Данная информация не столько меня удивила-насторожила, сколько огорчила. Вот ведь бык колхозный – решился все-таки рассчитаться по старым счетам и даже раскрутки на добавочный срок не боится!
Пружинный нож-стилет я и так часто в заднем кармане брюк таскал, а после того разговора с завхозом вообще с «перышком» перестал расставаться, наплевав на реальную возможность угореть за ношение холодного оружия на пятнадцать суток штрафного изолятора.

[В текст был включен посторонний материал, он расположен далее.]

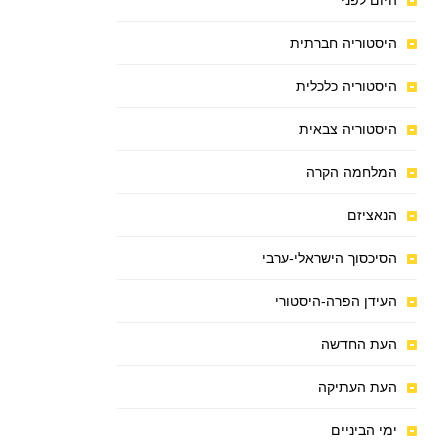
היום לפני
היסטוריה חברתית
היסטוריה כלכלית
היסטוריה צבאית
המלחמה הקרה
הנאציזם
הסיכסוך הישראלי-ערבי
העידן הפרה-היסטורי
העת החדשה
העת העתיקה
ימי הביניים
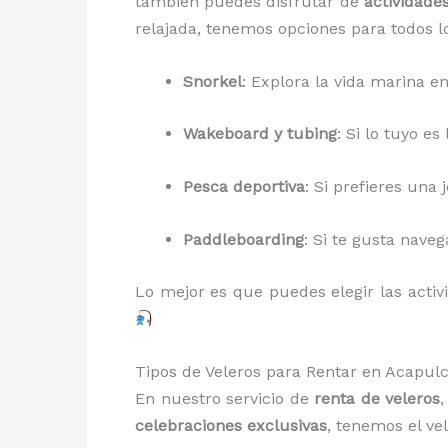
también puedes disfrutar de
actividade
relajada, tenemos opciones para todos l
Snorkel
: Explora la vida marina e
Wakeboard y tubing
: Si lo tuyo es
Pesca deportiva
: Si prefieres una
Paddleboarding
: Si te gusta nave
Lo mejor es que puedes elegir las acti
Tipos de Veleros para Rentar en Acapul
En nuestro servicio de
renta de veleros
celebraciones exclusivas
, tenemos el ve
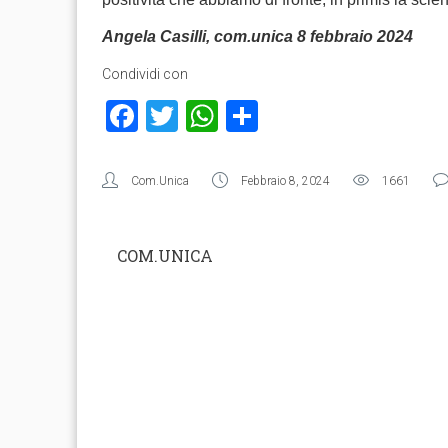
Angela Casilli, com.unica 8 febbraio 2024
Condividi con
Facebook
Twitter
WhatsApp
Condividi
Com.Unica
Febbraio 8, 2024
1661
COM.UNICA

Но этой предосторожностью я не ограничился – нанял шныря седьмого отряда за пачку чая в день еще и следить за Кучером, докладывая мне обо всех подозрительных движениях земляка.

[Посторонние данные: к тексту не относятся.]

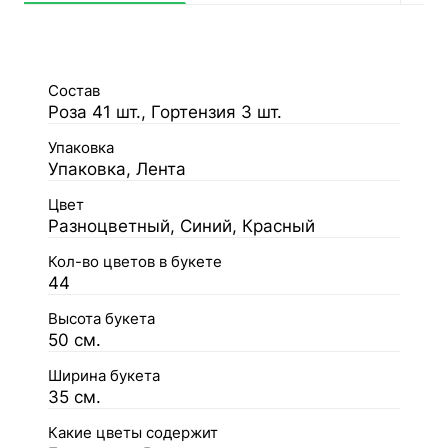
Состав
Роза 41 шт., Гортензия 3 шт.
Упаковка
Упаковка, Лента
Цвет
Разноцветный, Синий, Красный
Кол-во цветов в букете
44
Высота букета
50 см.
Ширина букета
35 см.
Какие цветы содержит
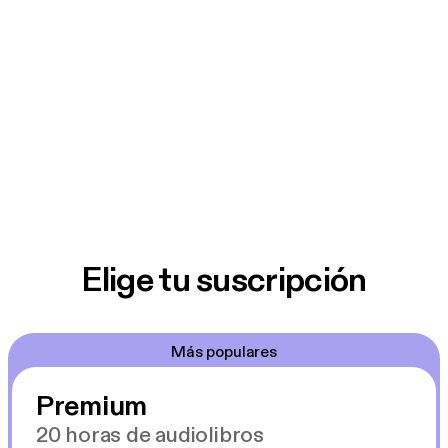
Elige tu suscripción
Más populares
Premium
20 horas de audiolibros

И не зря потратился, как выяснилось вчера. Шнырь сообщил, что Кучер изготовил из ножовочного полотна грамотную заточку навроде кинжала и зашил ее в свою мочалку. Значит, всерьез готовится, гад, коли оружием запасся.

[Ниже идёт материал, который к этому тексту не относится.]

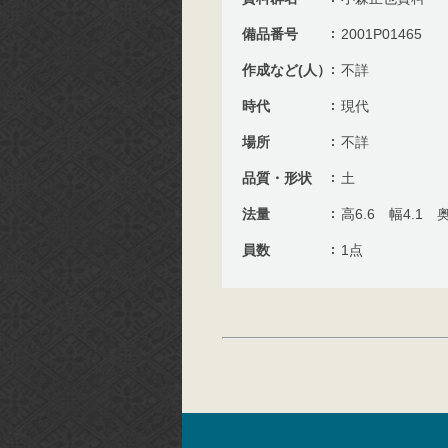
備品番号
2001P01465
作成など(人）
不詳
時代
現代
場所
不詳
品質・形状
土
法量
高6.6 幅4.1 奥
員数
1点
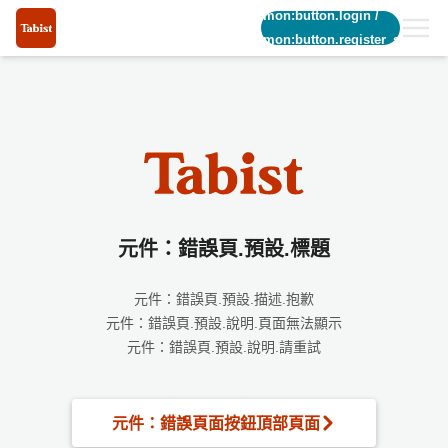
common:button.login
/
common:button.register_short
元件：錯誤頁.預設.標題
元件：錯誤頁.預設.描述.抱歉
元件：錯誤頁.預設.說明.頁面無法顯示
元件：錯誤頁.預設.說明.請重試
元件：錯誤頁面按鈕頂部頁面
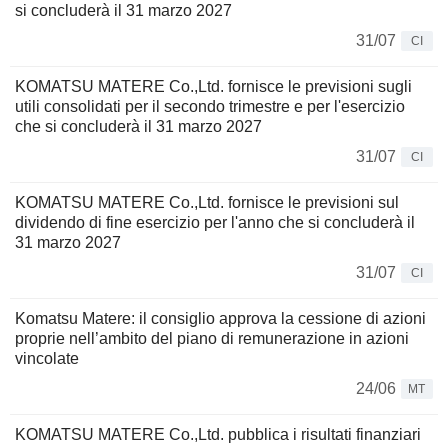
si concluderà il 31 marzo 2027
31/07
CI
KOMATSU MATERE Co.,Ltd. fornisce le previsioni sugli
utili consolidati per il secondo trimestre e per l'esercizio
che si concluderà il 31 marzo 2027
31/07
CI
KOMATSU MATERE Co.,Ltd. fornisce le previsioni sul
dividendo di fine esercizio per l'anno che si concluderà il
31 marzo 2027
31/07
CI
Komatsu Matere: il consiglio approva la cessione di azioni
proprie nell’ambito del piano di remunerazione in azioni
vincolate
24/06
MT
KOMATSU MATERE Co.,Ltd. pubblica i risultati finanziari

Можно было, понятно, просто звякнуть в оперчасть и дать наколку на кровожадного земляка, но, поразмыслив децал, я посчитал такой ход ниже своего достоинства. Как-нибудь уж самолично разберусь с разбушевавшимся бычарой, не впервой.
Ладно, чему быть – того не миновать. Кучера я не опасался. В ножевом единоборстве ему со мной все одно никогда не совладать – сколько б он ни кожилился со своим кинжалом, хитро спрятанным в обычной банной мочалке. Тревожила меня лишь одна вероятность – накануне освобождения сорваться на новый срок за убийство шизанутого земели.
Затянувшиеся размышления прервал Гришка, сообщивший, что все путем – мой обходняк подписан и сдан в бухгалтерию. Причем ни один ответственный «козел» зоны не стал придираться к тому факту, что не я лично бегал с высунутым языком по их кабинетам в штабе. И то вперед уважают, значит. Вернее: не испытывают особой радости от перспективы заполучить врага из контингента мокрушников. Не глупые, по ходу, все же люди, хоть и козлы по жизни.
Вылазить из каптерки в зону ни смысла, ни желания не было. Встречаться с Кучером раньше времени не хотелось. Скорее всего он будет поджидать меня завтра утром у первой вахты, чтоб подколоть прямо на пороге воли. Продуманно-мстительная сволочь, ясно, как и все уголовники хохлы.
Поэтому от нечего делать я до позднего вечера завалился спать, приняв обычную дозу личного снотворного – полстакана коньяка «Старая крепость». Укрыться пришлось уже банальным байковым одеялом, так как верблюжье старательный Гришка успел утащить в прачечную.